Thanks for the post. It was an interesting read.

According to The Case For Strong Longtermism, 10^36 people could ultimately inhabit the Milky Way. Under this assumption, one micro-doom is equal to 10^30 expected lives.

If a 50%-percentile AI safety researcher reduces x-risk by 31 micro-dooms, they could save about 10^31 expected lives during their career or about 10^29 expected lives per year of research. If the value of their research is spread out evenly across their entire career, then each second of AI safety research could be worth about 10^22 expected future lives which is a very high number.

These numbers sound impressive but I see several limitations of these kinds of naive calculations. I'll use the three-part framework from What We Owe the Future to explain them:

  • Significance: the value of research tends to follow a long-tailed curve where most papers get very few citations and a few get an enormous number. Therefore, most research probably has low value.
  • Contingency: the value of some research is decreased if it would have been created anyway at some later point in time.
  • Longevity: it's hard to produce research that has a lasting impact on a field or the long-term trajectory of humanity.
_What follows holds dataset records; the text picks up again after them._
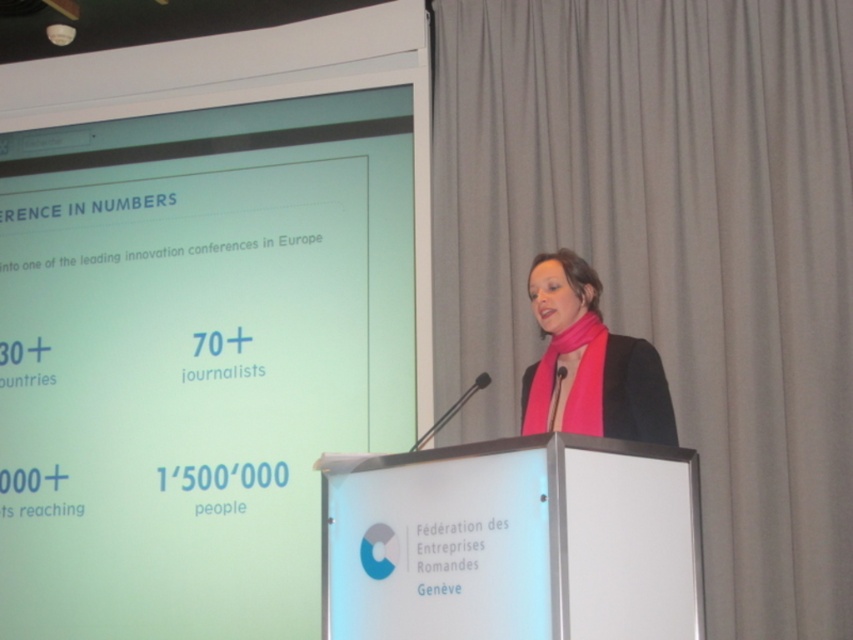
Question: Is matte gray curtain at upper right closer to camera compared to pink fabric scarf at center?

Choices:
 (A) yes
 (B) no

Answer: (B)

Question: Estimate the real-world distances between objects in this image. Which object is farther from the white glossy projection screen at upper left?

Choices:
 (A) pink fabric scarf at center
 (B) matte gray curtain at upper right

Answer: (A)

Question: Is white glossy projection screen at upper left to the left of matte gray curtain at upper right from the viewer's perspective?

Choices:
 (A) no
 (B) yes

Answer: (B)

Question: Does white glossy projection screen at upper left lie in front of matte gray curtain at upper right?

Choices:
 (A) yes
 (B) no

Answer: (B)

Question: Which object is the closest to the white glossy projection screen at upper left?

Choices:
 (A) matte gray curtain at upper right
 (B) pink fabric scarf at center

Answer: (A)

Question: Which of the following is the farthest from the observer?

Choices:
 (A) (329, 93)
 (B) (604, 380)

Answer: (A)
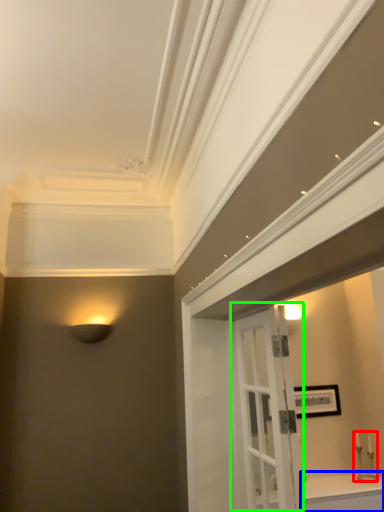
Question: Which is nearer to the candle holder (highlighted by a red box)? cabinetry (highlighted by a blue box) or door (highlighted by a green box).

Choices:
 (A) cabinetry
 (B) door

Answer: (A)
Most research probably has a sharp drop off in impact after it is published.

After taking these factors into account, I think the value of any given AI safety research is probably much lower than naive calculations suggest. Therefore, I think grant evaluators should take into account their intuitions on what kinds of research are most valuable rather than relying on expected value calculations.

I think grant evaluators should take into account their intuitions on what kinds of research are most valuable rather than relying on expected value calculations.

 

In case of EV calculations where the future is part of the equation, I think using microdooms as a measure of impact is pretty practical and can resolve some of the problems inherent with dealing with enormous numbers, because many people have cruxes which are downstream of microdooms. Some think there'll be 10^40 people, some think there'll be 10^20. Usually, if two people disagree on how valuable the long-term future is, they don't have a common unit of measurement for what to do today. But if they both use microdooms, they can compare things 1:1 in terms of their effect on the future, without having to flesh out all of the post-agi cruxes.
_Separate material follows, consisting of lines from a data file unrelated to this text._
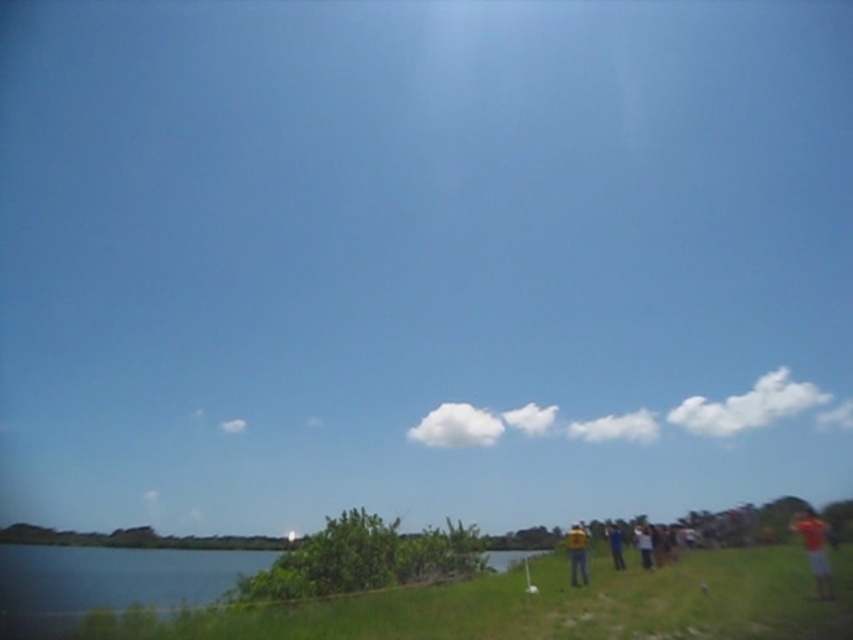
Between orange t-shirt at right and white cotton shirt at lower right, which one has less height?

orange t-shirt at right

Is orange t-shirt at right bigger than white cotton shirt at lower right?

Correct, orange t-shirt at right is larger in size than white cotton shirt at lower right.

Between point (830, 588) and point (637, 545), which one is positioned in front?

Point (830, 588)

This screenshot has width=853, height=640. Identify the location of orange t-shirt at right. (815, 548).

Is yellow fabric person at lower right below white cotton shirt at lower right?

Indeed, yellow fabric person at lower right is positioned under white cotton shirt at lower right.

Is yellow fabric person at lower right wider than white cotton shirt at lower right?

No, yellow fabric person at lower right is not wider than white cotton shirt at lower right.

This screenshot has height=640, width=853. What do you see at coordinates (577, 554) in the screenshot?
I see `yellow fabric person at lower right` at bounding box center [577, 554].

You are a GUI agent. You are given a task and a screenshot of the screen. Output one action in this format:
    pyautogui.click(x=<x>, y=<y>)
    Task: Click on the yellow fabric person at lower right
    This screenshot has height=640, width=853.
    Given the screenshot: What is the action you would take?
    pyautogui.click(x=577, y=554)

Which is behind, point (640, 540) or point (618, 548)?

The point (618, 548) is behind.

Looking at this image, who is higher up, white cotton shirt at lower right or yellow shirt at lower right?

white cotton shirt at lower right

This screenshot has height=640, width=853. I want to click on white cotton shirt at lower right, so click(643, 545).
But if they both use microdooms, they can compare things 1:1 in terms of their effect on the future, without having to flesh out all of the post-agi cruxes.
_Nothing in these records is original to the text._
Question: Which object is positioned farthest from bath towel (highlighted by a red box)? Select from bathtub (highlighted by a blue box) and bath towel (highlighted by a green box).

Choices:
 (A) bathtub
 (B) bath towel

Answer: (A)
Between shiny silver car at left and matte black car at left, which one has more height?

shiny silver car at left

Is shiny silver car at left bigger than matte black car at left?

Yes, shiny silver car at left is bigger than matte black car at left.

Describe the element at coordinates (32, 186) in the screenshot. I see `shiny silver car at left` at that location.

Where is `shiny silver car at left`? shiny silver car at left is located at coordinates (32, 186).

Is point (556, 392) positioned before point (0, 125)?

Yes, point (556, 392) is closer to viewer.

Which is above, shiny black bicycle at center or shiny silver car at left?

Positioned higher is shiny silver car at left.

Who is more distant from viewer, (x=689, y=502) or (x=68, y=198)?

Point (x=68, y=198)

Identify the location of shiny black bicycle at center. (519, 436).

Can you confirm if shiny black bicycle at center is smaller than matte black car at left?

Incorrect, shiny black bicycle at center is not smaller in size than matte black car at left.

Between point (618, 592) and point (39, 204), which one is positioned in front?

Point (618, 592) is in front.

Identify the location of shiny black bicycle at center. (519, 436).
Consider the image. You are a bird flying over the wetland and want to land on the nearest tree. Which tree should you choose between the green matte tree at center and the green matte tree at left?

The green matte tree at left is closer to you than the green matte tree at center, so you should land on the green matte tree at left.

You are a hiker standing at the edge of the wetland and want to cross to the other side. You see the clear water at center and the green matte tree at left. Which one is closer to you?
I don't think this is the case for all key disagreements, because people can disagree a lot about the duration of the period of heightened existential risk, whereas microdooms are defined as a reduction in total existential risk rather than in terms of per-period risk reduction. So two people can agree that AI safety work aimed at reducing existential risk will decrease risk by a certain amount over a given period, but one may believe such work averts 100x as many microdooms as the other because they believe the period of heightened risk is 100x shorter.